¿Bailamos?
La cultura era el único en el terreno en el que los franceses podían conservar su orgullo. Y no era tan mala idea dejar que los artistas levantaran el ánimo del país a la espera de mejores tiempos. Ese planteamiento también era del gusto de los alemanes, que estaban convencidos de que todo les resultaría mucho más fácil si tenían a los franceses, y en particular a los parisinos, entretenidos. Desde luego, Hitler estaba encantado con la idea de ver a los franceses revolcarse en su propia degeneración. “¿A ti te importa particularmente la salud espiritual de los franceses?”, le preguntó en una ocasión Hitler a Albert Speer, tal como éste recordaría más tarde. “Pues dejemos que degenere. Mejor para nosotros.”
Por aquel entonces la prioridad de los alemanes era simplemente conseguir que los parisinos tuvieran la sensación de que la vida volvía a la normalidad. El 23 de junio, Joseph Goebbels, el poderoso Reichsminister de Iluminación Pública y Propaganda, viajó a París para comprobar de primera mano el ambiente de la ciudad. Los soldados de la Wehrmacht parecían bastante contentos: los burdeles y los cabarés de la ciudad satisfacían sus necesidades de diversión y algunos de los restaurantes ofrecían menús en alemán. Pero Goebbels dictaminó que la ciudad estaba triste y ordenó más diversión. En septiembre, el estado de ánimo había mejorado ostensiblemente y la mayoría de parisinos empezaron a regresar a sus casas. Aunque encontraron una ciudad engalanada con esvásticas en la que soldados alemanes desfilaban por los Campos Elíseos cada día a las doce y media e imponían el toque de queda cada noche a las once, el París de antaño resultaba aún reconocible.
Sin embargo, tras el aparente laissez-faire de los alemanes se escondía una estrategia más radical, motivada por su profundo complejo de inferioridad hacia una cultura que había dominado Europa durante los dos siglos anteriores. Durante ese mismo periodo, la cultura germánica había producido una gran cantidad de artistas, escritores y, sobre todo, músicos. Y, aun así, era París (no Londres, ni Roma, ni Viena ni, desde luego, Berlín) la ciudad que definía los gustos y las tendencias del continente. Los nazis no lograban explicar cómo era eso posible tratándose de una cultura, a sus ojos, degenerada y dominada por judíos, negros y masones. Y, sin embargo, Hitler y Goebbels codiciaban ese poder y ese liderazgo, de modo que ordenaron que ninguna actividad cultural producida en Francia atravesara las fronteras del país.

## Datos suministrados
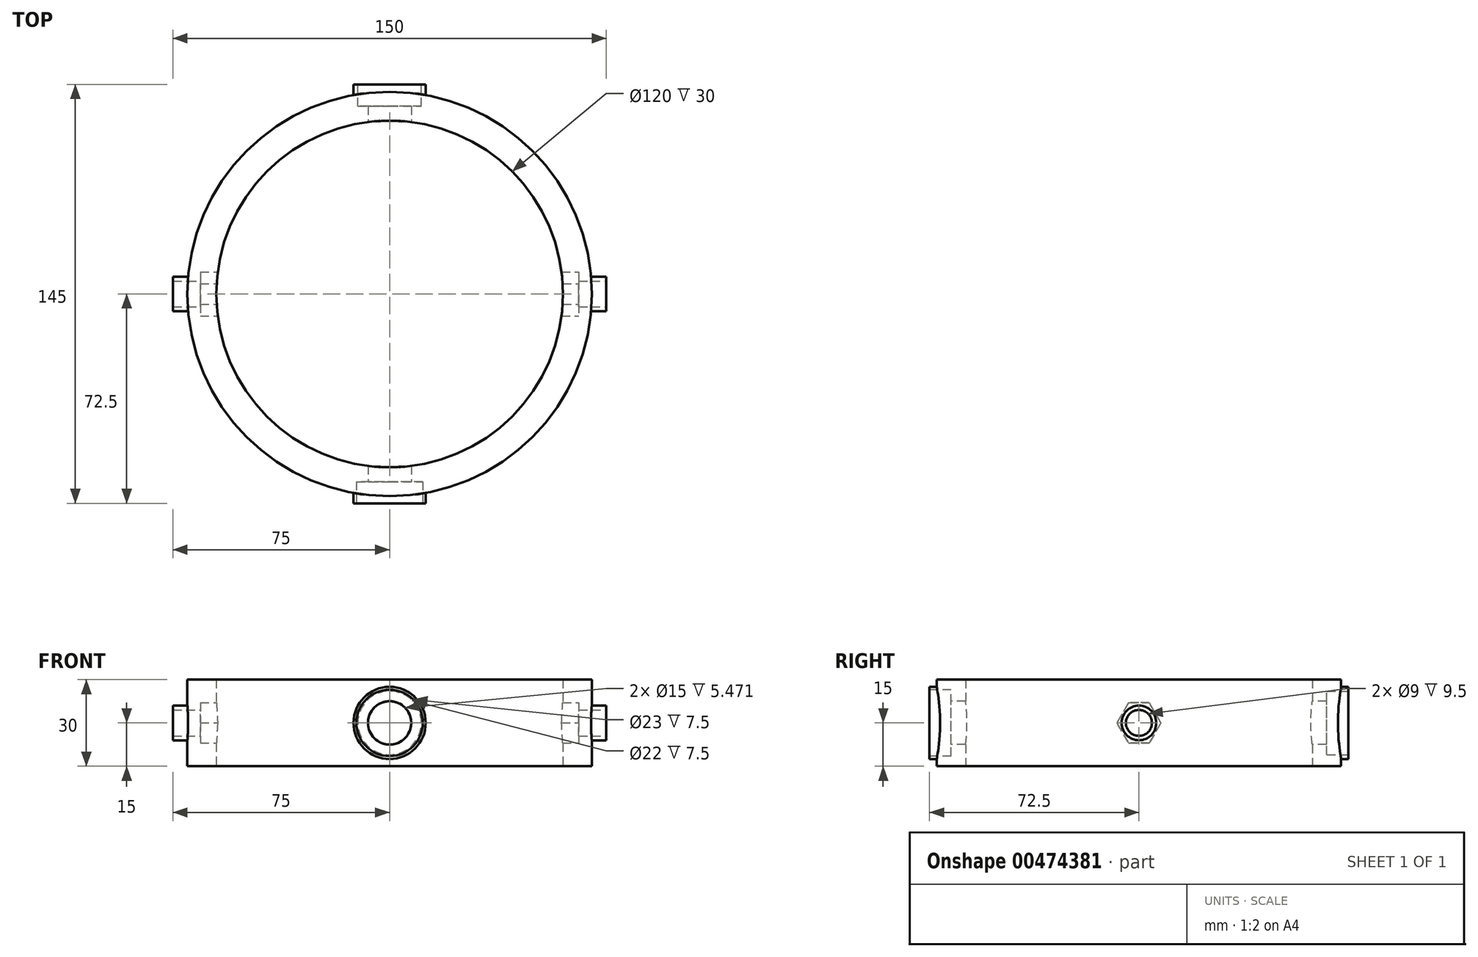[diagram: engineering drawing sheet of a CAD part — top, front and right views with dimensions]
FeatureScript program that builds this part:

## Tareas por realizar
[1] Enumere todas las personas que se mencionan por su nombre en el texto sobre París bajo la ocupación alemana.
[2] Edite el fragmento del texto sobre París bajo la ocupación alemana desde "Sin embargo, tras" hasta "fronteras del país.", cambiando "Europa" por "Occidente".
[3] Según el texto sobre París bajo la ocupación alemana, ¿qué cargo ocupaba Joseph Goebbels?

## Lista de respuestas
[1] Hitler, Albert Speer, Joseph Goebbels

[2]
Sin embargo, tras el aparente laissez-faire de los alemanes se escondía una estrategia más radical, motivada por su profundo complejo de inferioridad hacia una cultura que había dominado Occidente durante los dos siglos anteriores. Durante ese mismo periodo, la cultura germánica había producido una gran cantidad de artistas, escritores y, sobre todo, músicos. Y, aun así, era París (no Londres, ni Roma, ni Viena ni, desde luego, Berlín) la ciudad que definía los gustos y las tendencias del continente. Los nazis no lograban explicar cómo era eso posible tratándose de una cultura, a sus ojos, degenerada y dominada por judíos, negros y masones. Y, sin embargo, Hitler y Goebbels codiciaban ese poder y ese liderazgo, de modo que ordenaron que ninguna actividad cultural producida en Francia atravesara las fronteras del país.

[3] Era el Reichsminister de Iluminación Pública y Propaganda.